----- Recorded information -----
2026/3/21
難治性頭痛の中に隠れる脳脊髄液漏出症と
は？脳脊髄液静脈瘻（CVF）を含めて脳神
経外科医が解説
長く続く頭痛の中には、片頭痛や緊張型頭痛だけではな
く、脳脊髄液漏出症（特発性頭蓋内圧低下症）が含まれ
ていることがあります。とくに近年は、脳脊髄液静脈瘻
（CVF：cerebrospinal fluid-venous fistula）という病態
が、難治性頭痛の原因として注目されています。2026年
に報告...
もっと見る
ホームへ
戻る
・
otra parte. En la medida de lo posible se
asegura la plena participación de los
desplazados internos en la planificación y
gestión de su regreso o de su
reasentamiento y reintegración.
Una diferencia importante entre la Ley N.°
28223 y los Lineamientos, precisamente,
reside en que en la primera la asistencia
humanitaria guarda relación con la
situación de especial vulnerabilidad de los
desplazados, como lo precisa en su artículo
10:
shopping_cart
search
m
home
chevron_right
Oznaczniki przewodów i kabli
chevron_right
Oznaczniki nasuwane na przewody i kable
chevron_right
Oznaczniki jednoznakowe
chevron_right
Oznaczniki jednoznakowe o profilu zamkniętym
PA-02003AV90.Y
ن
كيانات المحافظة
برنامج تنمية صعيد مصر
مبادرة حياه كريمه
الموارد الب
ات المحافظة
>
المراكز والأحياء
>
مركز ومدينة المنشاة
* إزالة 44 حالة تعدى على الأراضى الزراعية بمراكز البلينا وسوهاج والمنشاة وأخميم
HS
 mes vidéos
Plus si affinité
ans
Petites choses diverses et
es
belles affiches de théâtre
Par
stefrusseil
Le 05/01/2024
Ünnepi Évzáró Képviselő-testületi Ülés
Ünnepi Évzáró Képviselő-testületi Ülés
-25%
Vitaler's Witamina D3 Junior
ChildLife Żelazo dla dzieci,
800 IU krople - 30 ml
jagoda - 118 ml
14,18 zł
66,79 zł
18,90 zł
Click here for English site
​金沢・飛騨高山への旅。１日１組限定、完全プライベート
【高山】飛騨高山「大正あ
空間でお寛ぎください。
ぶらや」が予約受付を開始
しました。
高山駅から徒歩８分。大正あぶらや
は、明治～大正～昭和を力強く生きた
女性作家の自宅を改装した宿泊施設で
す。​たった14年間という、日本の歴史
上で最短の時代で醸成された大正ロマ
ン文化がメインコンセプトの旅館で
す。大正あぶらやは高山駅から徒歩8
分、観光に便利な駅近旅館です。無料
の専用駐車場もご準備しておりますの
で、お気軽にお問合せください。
-----
**Requirement**
In the records above, find every line that contains the word "脳脊髄液静脈瘻" and copy it.

**Output for this exercise**
は？脳脊髄液静脈瘻（CVF）を含めて脳神
ていることがあります。とくに近年は、脳脊髄液静脈瘻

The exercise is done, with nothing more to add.